ThinkBrake: Mitigating Overthinking in Tool Reasoning
This addresses a specific bottleneck in tool reasoning for small models, offering an incremental improvement over existing methods.
The paper tackles the problem of small reasoning models overthinking during tool use, where they overwrite correct tool-argument configurations with incorrect calls, and introduces ThinkBrake, a training-free decoding heuristic that improves average accuracy from 85.8% to 94.2% while reducing tokens by up to 25% on the Berkeley Function Calling Leaderboard.

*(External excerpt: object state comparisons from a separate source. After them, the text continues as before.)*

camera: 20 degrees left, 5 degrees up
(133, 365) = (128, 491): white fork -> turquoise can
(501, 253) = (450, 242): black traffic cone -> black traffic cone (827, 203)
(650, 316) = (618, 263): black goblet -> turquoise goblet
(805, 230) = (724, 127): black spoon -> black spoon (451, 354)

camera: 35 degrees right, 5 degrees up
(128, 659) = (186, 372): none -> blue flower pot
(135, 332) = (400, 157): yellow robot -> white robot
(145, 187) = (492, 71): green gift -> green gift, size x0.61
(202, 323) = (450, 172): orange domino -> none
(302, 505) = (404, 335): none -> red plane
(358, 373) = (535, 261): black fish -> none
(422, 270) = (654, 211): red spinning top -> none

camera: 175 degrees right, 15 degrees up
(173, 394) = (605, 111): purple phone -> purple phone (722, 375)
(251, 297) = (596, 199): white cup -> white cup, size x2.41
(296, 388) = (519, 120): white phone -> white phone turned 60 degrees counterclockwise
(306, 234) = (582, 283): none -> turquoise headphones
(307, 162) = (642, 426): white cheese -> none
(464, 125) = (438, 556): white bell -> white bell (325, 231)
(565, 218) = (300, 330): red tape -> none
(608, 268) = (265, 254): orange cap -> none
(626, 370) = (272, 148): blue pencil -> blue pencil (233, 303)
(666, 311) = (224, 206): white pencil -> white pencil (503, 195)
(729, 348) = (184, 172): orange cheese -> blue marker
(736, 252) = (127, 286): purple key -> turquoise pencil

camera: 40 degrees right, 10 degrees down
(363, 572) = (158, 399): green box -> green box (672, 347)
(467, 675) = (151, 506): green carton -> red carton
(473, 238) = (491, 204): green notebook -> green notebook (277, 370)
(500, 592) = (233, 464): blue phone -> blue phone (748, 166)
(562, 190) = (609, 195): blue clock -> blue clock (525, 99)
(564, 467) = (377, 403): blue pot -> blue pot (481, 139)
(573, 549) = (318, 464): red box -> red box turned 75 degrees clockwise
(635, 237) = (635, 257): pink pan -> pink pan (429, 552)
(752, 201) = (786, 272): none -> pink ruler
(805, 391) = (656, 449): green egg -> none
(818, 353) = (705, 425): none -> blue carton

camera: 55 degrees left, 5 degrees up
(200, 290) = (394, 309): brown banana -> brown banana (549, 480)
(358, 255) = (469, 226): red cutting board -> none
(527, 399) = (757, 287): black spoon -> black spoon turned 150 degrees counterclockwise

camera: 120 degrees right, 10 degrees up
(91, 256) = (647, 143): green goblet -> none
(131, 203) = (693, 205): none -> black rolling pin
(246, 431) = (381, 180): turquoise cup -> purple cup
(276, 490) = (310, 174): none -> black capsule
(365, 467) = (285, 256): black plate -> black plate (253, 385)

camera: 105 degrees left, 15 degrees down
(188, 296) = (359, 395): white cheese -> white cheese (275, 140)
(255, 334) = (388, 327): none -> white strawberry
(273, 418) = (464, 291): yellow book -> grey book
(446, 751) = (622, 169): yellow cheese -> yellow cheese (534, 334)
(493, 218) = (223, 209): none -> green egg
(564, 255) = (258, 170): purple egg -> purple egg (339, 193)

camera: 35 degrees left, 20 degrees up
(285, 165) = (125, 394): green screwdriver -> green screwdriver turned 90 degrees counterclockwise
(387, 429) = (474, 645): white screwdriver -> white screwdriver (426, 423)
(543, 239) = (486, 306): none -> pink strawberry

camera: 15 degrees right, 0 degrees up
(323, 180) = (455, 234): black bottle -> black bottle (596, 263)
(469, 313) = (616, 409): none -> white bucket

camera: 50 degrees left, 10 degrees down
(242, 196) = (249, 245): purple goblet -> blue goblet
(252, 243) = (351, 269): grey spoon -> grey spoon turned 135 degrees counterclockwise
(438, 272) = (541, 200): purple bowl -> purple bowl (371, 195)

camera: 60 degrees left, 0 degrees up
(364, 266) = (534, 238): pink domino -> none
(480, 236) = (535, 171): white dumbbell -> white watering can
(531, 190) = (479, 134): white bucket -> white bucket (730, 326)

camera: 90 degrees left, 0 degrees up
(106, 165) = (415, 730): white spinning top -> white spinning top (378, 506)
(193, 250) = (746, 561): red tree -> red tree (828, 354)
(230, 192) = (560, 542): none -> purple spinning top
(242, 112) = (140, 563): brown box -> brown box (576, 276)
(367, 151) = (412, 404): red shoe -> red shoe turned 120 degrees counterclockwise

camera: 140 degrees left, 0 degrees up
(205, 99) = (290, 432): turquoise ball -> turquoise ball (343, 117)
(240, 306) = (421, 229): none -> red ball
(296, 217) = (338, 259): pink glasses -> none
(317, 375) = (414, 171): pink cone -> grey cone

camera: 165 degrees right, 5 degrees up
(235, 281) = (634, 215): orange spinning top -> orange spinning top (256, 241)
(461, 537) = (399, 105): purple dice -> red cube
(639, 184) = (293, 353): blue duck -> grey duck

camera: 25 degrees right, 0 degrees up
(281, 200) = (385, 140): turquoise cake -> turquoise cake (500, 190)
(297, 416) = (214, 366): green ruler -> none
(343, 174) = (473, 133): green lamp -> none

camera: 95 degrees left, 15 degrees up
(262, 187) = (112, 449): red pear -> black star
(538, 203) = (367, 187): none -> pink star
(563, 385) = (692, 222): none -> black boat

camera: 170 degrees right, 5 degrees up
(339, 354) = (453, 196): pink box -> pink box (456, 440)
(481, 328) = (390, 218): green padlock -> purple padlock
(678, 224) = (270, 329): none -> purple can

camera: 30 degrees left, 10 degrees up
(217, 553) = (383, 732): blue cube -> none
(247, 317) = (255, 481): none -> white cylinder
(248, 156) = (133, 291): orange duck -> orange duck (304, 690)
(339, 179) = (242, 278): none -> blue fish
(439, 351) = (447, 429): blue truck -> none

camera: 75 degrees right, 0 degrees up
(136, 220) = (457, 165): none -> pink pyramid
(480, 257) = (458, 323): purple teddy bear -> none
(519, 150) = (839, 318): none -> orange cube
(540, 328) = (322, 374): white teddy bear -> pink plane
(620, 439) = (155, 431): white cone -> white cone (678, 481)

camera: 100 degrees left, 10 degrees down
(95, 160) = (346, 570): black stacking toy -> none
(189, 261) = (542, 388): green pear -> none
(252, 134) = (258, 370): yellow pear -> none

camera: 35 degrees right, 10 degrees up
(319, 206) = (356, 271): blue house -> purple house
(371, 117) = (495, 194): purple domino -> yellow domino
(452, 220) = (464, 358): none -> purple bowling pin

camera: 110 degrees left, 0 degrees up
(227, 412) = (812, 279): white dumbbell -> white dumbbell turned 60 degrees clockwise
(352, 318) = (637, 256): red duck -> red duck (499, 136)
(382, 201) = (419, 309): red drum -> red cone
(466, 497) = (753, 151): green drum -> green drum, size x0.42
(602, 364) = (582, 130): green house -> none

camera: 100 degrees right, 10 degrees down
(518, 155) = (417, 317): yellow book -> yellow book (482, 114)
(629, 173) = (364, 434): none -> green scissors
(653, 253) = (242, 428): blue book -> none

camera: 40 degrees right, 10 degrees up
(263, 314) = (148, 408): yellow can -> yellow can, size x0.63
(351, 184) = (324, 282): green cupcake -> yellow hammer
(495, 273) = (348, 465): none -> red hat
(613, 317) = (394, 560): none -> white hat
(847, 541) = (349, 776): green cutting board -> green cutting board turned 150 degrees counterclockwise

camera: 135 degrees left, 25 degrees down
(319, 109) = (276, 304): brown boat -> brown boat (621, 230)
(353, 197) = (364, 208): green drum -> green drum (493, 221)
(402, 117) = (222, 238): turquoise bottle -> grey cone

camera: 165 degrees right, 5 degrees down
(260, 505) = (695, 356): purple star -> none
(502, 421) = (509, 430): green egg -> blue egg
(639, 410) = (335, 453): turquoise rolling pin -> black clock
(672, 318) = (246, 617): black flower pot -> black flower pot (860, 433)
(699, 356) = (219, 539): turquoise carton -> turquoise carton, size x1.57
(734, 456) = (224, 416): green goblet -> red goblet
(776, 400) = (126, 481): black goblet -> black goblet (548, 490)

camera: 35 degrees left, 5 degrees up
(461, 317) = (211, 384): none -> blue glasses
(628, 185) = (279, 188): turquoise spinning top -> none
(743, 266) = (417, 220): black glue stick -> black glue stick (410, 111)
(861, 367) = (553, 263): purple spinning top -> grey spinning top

Small reasoning models (SRMs) often overthink during tool use: they reach a correct tool-argument configuration, then continue reasoning and overwrite it with an incorrect final call. We diagnose overthinking via oracle rollouts that inject </think> at sentence boundaries. On the Berkeley Function Calling Leaderboard (BFCL), this oracle termination lifts average accuracy from 85.8\% to 94.2\% while reducing tokens by 80-94\%, revealing substantial recoverable headroom and potential redundant reasoning. While prior work on concise reasoning has largely targeted mathematics, tool reasoning remains underexplored. We adapt various early-termination baselines to tool use and introduce ThinkBrake, a training-free decoding heuristic. ThinkBrake monitors the log-probability margin between </think> and the current top token at sentence boundaries and triggers termination when this margin becomes small. Across BFCL's single turn, non-live and live splits, ThinkBrake preserves or improves accuracy while reducing tokens up to 25\%, outperforming various baselines.